Intercepting the image processing I would see as "advanced feature". Yes, it probably would be nice to intercept the processing steps and enhance the image with some custom image processing. But for me that's another use case and should be treated as such.

jorgepinon commented 7 years ago

@serratus, In case the new API is still being worked on, I'm interested in the comment you made above about supporting multiple instances. In my use case, I'm trying to have 2 image inputs in one form. Unless I'm wrong, I don't think there's a supported way to do this in the current release.

serratus commented 7 years ago

@jorgepinon Thanks for reviving this old thread. The sad fact is, I'm still working on a new API, but it looks different from the one proposed above. I really try to decouple the image-source from quagga and make it more adaptable for different sources of image data. Multiple images at once? What would be the use-case? Just to clarify, in the next version of quagga it will be easily possible to run multiple instances of quagga at the same time. I'll keep you posted.

jorgepinon commented 7 years ago

We have an app that needs to scan barcodes from 2 different devices in order to associate them in the database. I'm sure multiple quaggas is a rare use case.

We got it working with a wizard-style single form, and I was able to detach the event listeners for quagga and reattach when the user moves to the next step. I got the idea from one of your examples.

vinneyk commented 7 years ago

I'm with @jorgepinon on using multiple instances of Quagga scanners. I'm developing an app that involves two scans: one to register the employee and the other to scan their output. The scanner instances don't need to (in fact probably shouldn't) be running simultaneously but it seems like unnecessary overhead to have to init/destroy the single instance each time the user switches fields. I'm still early in the development of this feature so I'll try to report back with a summary of my experience getting it started.

The fact that this library does what it does, however, is so beautiful. Thank you @serratus for all you've done.

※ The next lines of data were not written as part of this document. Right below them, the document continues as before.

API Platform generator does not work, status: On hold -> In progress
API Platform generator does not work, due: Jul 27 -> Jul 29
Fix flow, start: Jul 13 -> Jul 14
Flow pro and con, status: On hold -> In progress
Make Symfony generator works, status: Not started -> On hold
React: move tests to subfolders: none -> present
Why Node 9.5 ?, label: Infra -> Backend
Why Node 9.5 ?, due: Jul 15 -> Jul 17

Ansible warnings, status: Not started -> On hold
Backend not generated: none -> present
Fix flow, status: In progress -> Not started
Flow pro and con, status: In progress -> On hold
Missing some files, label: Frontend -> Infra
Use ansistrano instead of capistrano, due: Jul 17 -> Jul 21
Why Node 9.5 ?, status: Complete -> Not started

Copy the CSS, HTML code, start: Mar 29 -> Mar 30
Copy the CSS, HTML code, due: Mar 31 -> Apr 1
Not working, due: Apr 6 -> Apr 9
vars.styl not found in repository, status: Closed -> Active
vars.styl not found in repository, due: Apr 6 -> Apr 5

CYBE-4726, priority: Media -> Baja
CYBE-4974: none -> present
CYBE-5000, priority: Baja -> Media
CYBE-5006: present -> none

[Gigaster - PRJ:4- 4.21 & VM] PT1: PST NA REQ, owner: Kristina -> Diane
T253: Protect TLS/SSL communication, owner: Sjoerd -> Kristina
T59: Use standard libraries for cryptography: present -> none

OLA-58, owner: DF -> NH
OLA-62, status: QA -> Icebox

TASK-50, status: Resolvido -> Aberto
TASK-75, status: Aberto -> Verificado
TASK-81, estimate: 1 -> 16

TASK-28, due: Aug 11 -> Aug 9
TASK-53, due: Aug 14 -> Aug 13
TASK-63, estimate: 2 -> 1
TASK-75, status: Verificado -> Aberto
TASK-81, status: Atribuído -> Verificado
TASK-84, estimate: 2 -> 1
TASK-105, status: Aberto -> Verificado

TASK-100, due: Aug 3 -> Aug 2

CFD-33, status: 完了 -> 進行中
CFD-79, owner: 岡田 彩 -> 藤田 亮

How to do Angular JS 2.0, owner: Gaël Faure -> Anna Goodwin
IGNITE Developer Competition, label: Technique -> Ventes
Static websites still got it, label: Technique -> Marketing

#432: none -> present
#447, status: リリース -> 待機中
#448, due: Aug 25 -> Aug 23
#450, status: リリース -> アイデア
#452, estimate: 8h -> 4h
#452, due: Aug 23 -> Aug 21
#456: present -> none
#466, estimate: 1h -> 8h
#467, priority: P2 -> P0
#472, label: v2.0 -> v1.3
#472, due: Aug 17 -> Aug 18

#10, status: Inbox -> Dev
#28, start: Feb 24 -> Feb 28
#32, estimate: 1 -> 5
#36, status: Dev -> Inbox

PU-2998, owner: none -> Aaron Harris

seanpoulter commented 7 years ago

It seems @JauernigIT and I have a similar interest in getting the processed image but it seems the only way to use Quagga to get at it right now is using the ResultCollector to intercept the image data before it is massaged to publish as an event for Quagga.onDetected. Have you considered changing the API for the results? Would there be a performance hit if the imageData was set to the onDetected callback and not consumed?

FYI @JauernigIT, I've replaced using Quagga.onDetected with Quagga.registerResultCollector({ addResult: (imageData, canvasSize, resultCode) => {...} }).